Les positions éthiques sur la portée de cette responsabilité mondiale varient. Elles incluent des devoirs d’assistance plus ou moins forts. Investir dans COVAX est une forme d’assistance. Cependant, au minimum, les États ont le devoir de ne pas nuire aux efforts des autres pays et à leur capacité de remplir leur responsabilité envers leurs propres populations.
Or, dans le contexte actuel de stocks limités, en s’accaparant une part disproportionnée des doses (5 fois ses besoins dans le cas du Canada), les pays riches nuisent à la capacité d’autres pays de protéger leurs populations (ex. réduction des doses disponibles, prix à la hausse). De plus, on peut postuler qu’en priorisant leurs propres citoyens sans prendre en considération les niveaux de risques des différents sous-groupes, ces pays accentuent davantage les iniquités. En effet, est-il moralement acceptable que certains pays vaccinent leurs jeunes alors que d’autres peinent à vacciner les personnes âgées et les travailleurs de la santé?

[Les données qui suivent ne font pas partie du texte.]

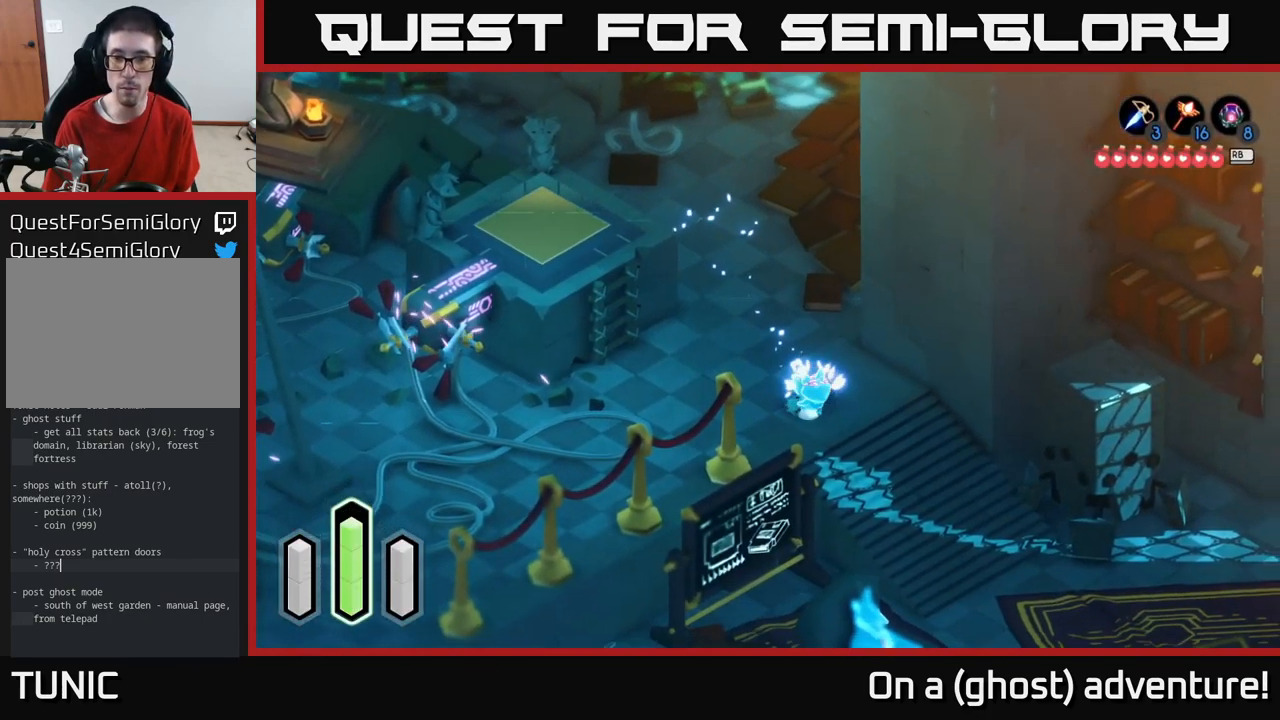
{"buttons": ["A"], "left_stick": "down-right", "right_stick": "center", "events": [[117, "left_stick", "center"], [333, "left_stick", "down"], [467, "left_stick", "down-right"]]}
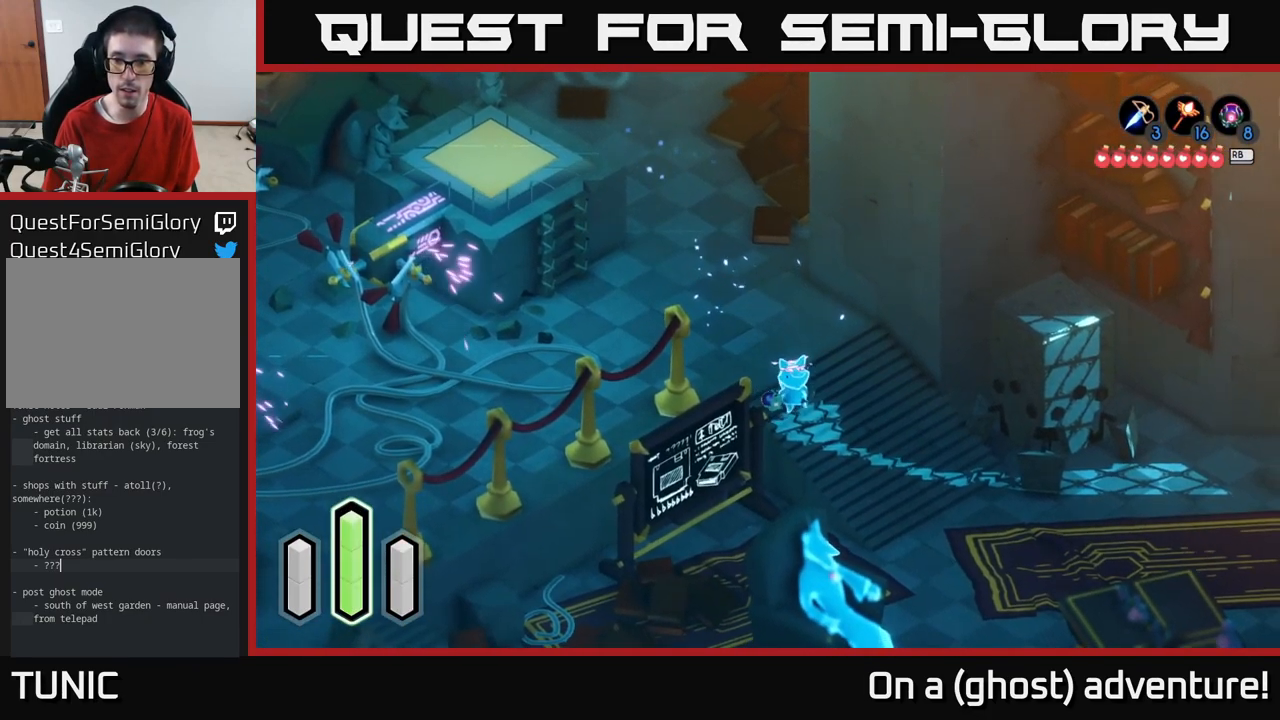
{"buttons": ["A"], "left_stick": "down-right", "right_stick": "center", "events": []}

La nécessité pour les pays riches d’assister les pays moins nantis n’est pas seulement une question de justice. C’est aussi une question d’intérêt national. Plus le virus continue de circuler dans le monde, plus les risques qu’apparaissent des variants encore plus transmissibles et résistants aux vaccins existants augmentent. Or, une chose que nous a rappelée la pandémie actuelle est que les maladies infectieuses ne reconnaissent pas les frontières, surtout à l’ère de l’économie mondialisée.
Par ailleurs, la reprise et le rétablissement des économies nationales sont tributaires de l’état de l’économie mondiale (ex. stabilité des chaines d’approvisionnement mondiales et des marchés financiers). Or, l’économie mondiale ne pourra se rétablir entièrement que lorsque suffisamment de pays seront sortis de la crise.
Bref, les pays riches ne pourront assurer le bien-être de leurs citoyens à plus long terme sans s’attaquer à la pandémie au niveau mondial.
Notons enfin que, plus cyniquement, les États ont intérêt à assister les pays moins favorisés pour des raisons géopolitiques. En effet, les pays du G7 s’inquiètent du fait que la Chine, la Russie et l’Inde accroissent leur influence politique et renforcent des relations économiques en fournissant des millions de doses à certains pays représentant des intérêts géopolitiques importants.